When the length of the girder increases, the moment capacity decreases as noted from the parametric study results. The unbraced length of the compression flange affects significantly the lateral-torsional buckling behavior.

Conclusions

The lateral-torsional buckling resistance of the I-girders with circular corrugated webs under two concentrated point loads is investigated. Elastic buckling analysis is created on beams with a height of 300mm and flange width range from 100 to 150mm to predict buckling mode that is used for the nonlinear analysis with a suitable initial imperfection. Based on this study, the moment capacity could be increased by about 97% when the flange width increases from 100 to 150 mm. The moment capacity can reach up to 160% when the flange thickness is increased from 8mm to 16mm. When the depth of the girder increases from 240 to 360mm, the moment capacity increases about 23%. The girder depth to web thickness ratio (H/t_w) has a slight effect on the moment capacity.

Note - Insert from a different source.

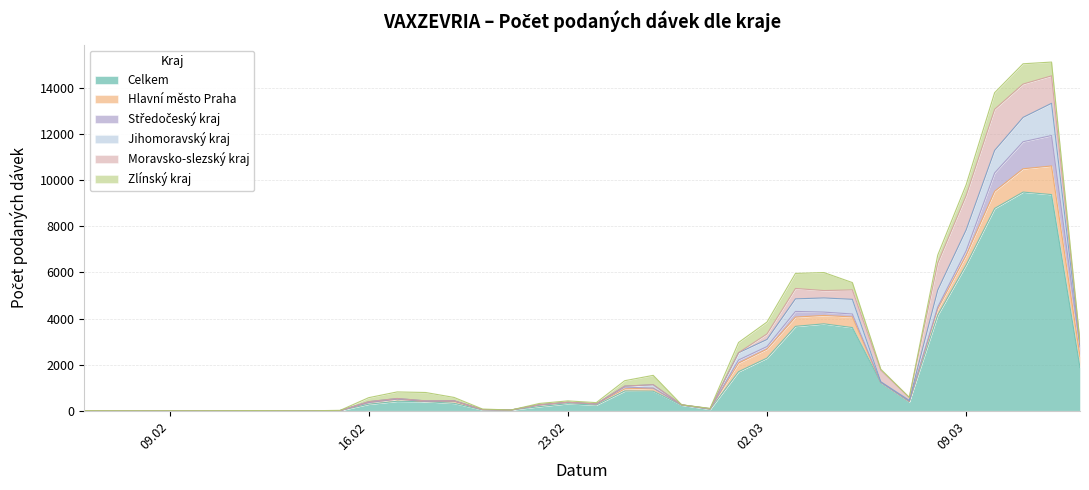

List the series in order of their peak value, lowest first.

Zlínský kraj, Hlavní město Praha, Středočeský kraj, Jihomoravský kraj, Moravsko-slezský kraj, Celkem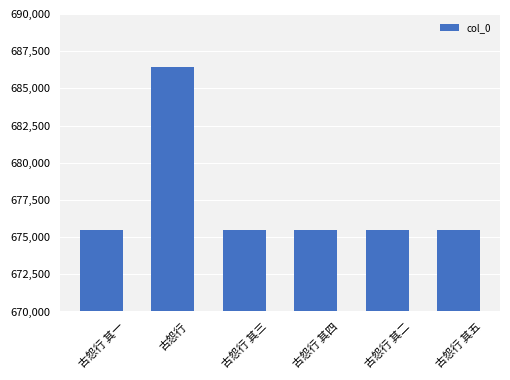

What is the maximum value shown in the chart?

686466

However, the corrugation depth has a significant effect on the moment capacity. The moment capacity increases about 14%, when the corrugation depth increases from 20 to 50mm. The unbraced length is an essential factor that affects the lateral-torsional buckling resistance. For I-girder with the same weight, the moment capacity of circular corrugated webs girder is 16% higher than that of the girder with the flat web.